## Problem details
Go through the records and report each line holding the string "ORGANZA".

## Dataset entries

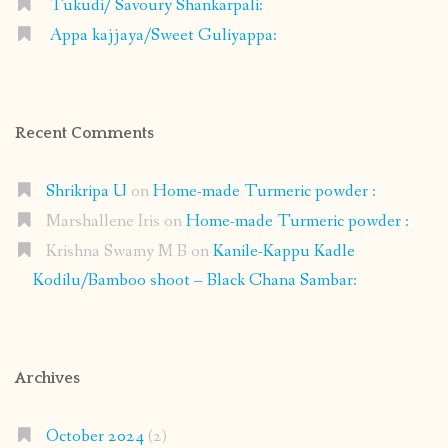
Tukudi/ Savoury Shankarpali:
Appa kajjaya/Sweet Guliyappa:
Recent Comments
Shrikripa U
on
Home-made Turmeric powder :
Marshallene Iris
on
Home-made Turmeric powder :
Krishna Swamy M B
on
Kanile-Kappu Kadle
Kodilu/Bamboo shoot – Black Chana Sambar:
Archives
October 2024
(2)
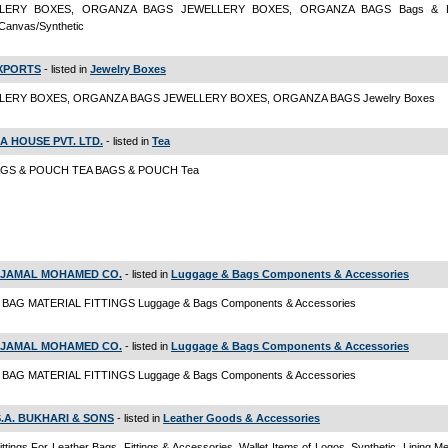
LERY BOXES, ORGANZA BAGS JEWELLERY BOXES, ORGANZA BAGS Bags & L
Canvas/Synthetic
EXPORTS
- listed in
Jewelry Boxes
LERY BOXES, ORGANZA BAGS JEWELLERY BOXES, ORGANZA BAGS Jewelry Boxes
EA HOUSE PVT. LTD.
- listed in
Tea
AGS & POUCH TEA BAGS & POUCH Tea
S. JAMAL MOHAMED CO.
- listed in
Luggage & Bags Components & Accessories
BAG MATERIAL FITTINGS Luggage & Bags Components & Accessories
S. JAMAL MOHAMED CO.
- listed in
Luggage & Bags Components & Accessories
BAG MATERIAL FITTINGS Luggage & Bags Components & Accessories
S.A. BUKHARI & SONS
- listed in
Leather Goods & Accessories
ittings For Leather Bags, Fittings & Accessories, Wallet Items of Logos, Synthetic, Lining M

## Exercise result
LERY BOXES, ORGANZA BAGS JEWELLERY BOXES, ORGANZA BAGS Bags & L
LERY BOXES, ORGANZA BAGS JEWELLERY BOXES, ORGANZA BAGS Jewelry Boxes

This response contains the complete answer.